#### Passage:

From: Pekka Paalanen <ppaalanen@gmail.com>
To: "André Almeida" <andrealmeid@igalia.com>
Cc: pierre-eric.pelloux-prayer@amd.com,
"Samuel Pitoiset" <samuel.pitoiset@gmail.com>,
"Daniel Vetter" <daniel@ffwll.ch>,
"'Marek Olšák'" <maraeo@gmail.com>,
"Michel Dänzer" <michel.daenzer@mailbox.org>,
"Simon Ser" <contact@emersion.fr>,
"Timur Kristóf" <timur.kristof@gmail.com>,
linux-kernel@vger.kernel.org, amd-gfx@lists.freedesktop.org,
"Rob Clark" <robdclark@gmail.com>,
dri-devel@lists.freedesktop.org, kernel-dev@igalia.com,
"Bas Nieuwenhuizen" <bas@basnieuwenhuizen.nl>,
alexander.deucher@amd.com, "Daniel Stone" <daniel@fooishbar.org>,
"Dave Airlie" <airlied@gmail.com>,
christian.koenig@amd.com
Subject: Re: [PATCH v4 1/1] drm/doc: Document DRM device reset expectations
Date: Tue, 27 Jun 2023 10:29:55 +0300 [thread overview]
Message-ID: <20230627102955.6a2c5796@eldfell> (raw)
In-Reply-To: <20230626183347.55118-2-andrealmeid@igalia.com>
[-- Attachment #1: Type: text/plain, Size: 4232 bytes --]
On Mon, 26 Jun 2023 15:33:47 -0300
André Almeida <andrealmeid@igalia.com> wrote:
> Create a section that specifies how to deal with DRM device resets for
> kernel and userspace drivers.
>
> Signed-off-by: André Almeida <andrealmeid@igalia.com>
> ---
> Documentation/gpu/drm-uapi.rst | 68 ++++++++++++++++++++++++++++++++++
> 1 file changed, 68 insertions(+)

#### Source material:
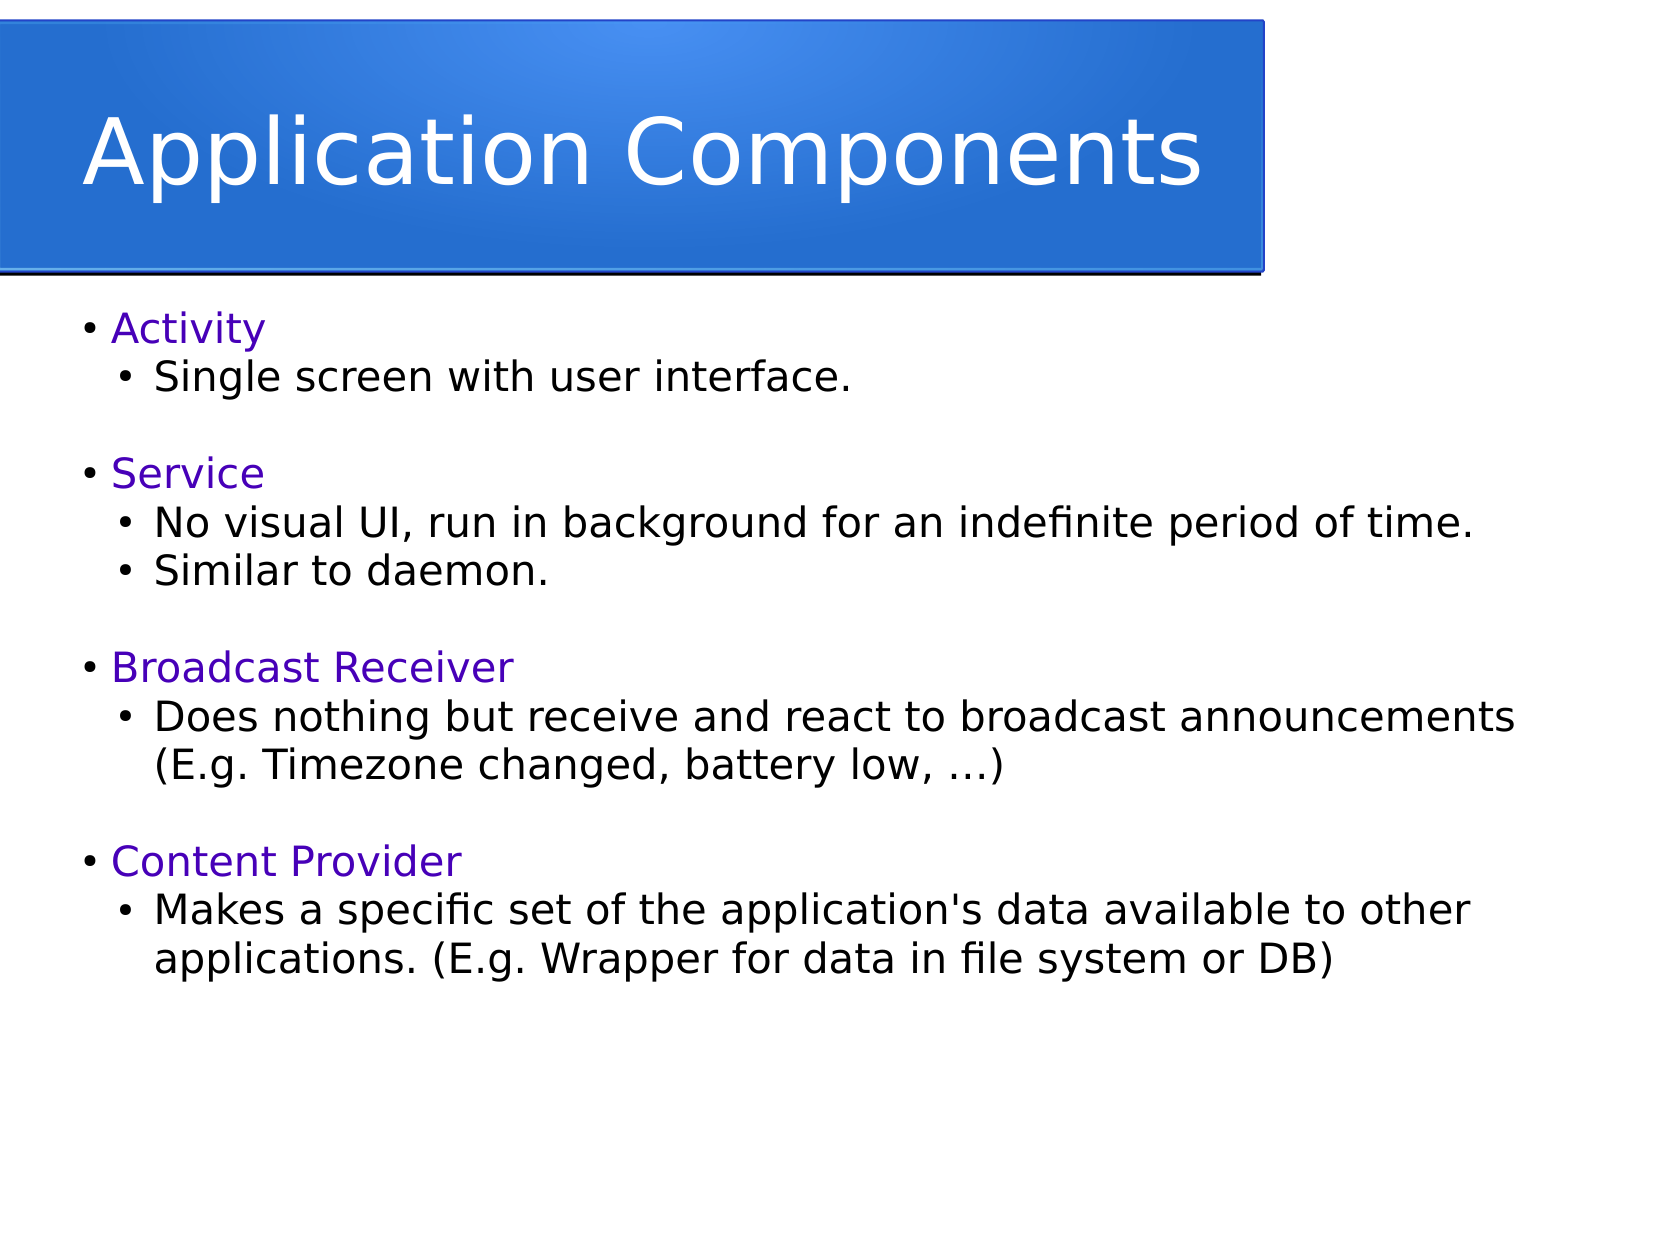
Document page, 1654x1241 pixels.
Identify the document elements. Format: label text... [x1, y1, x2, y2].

#### Set task:
Reproduce verbatim the part of the mailing list message that opens with the words containing "In-Reply-To: <20230626183347.55118-2-andrealmeid@igalia.com>" and closes with "and userspace drivers.".

#### Answer to this exercise:
In-Reply-To: <20230626183347.55118-2-andrealmeid@igalia.com>
[-- Attachment #1: Type: text/plain, Size: 4232 bytes --]
On Mon, 26 Jun 2023 15:33:47 -0300
André Almeida <andrealmeid@igalia.com> wrote:
> Create a section that specifies how to deal with DRM device resets for
> kernel and userspace drivers.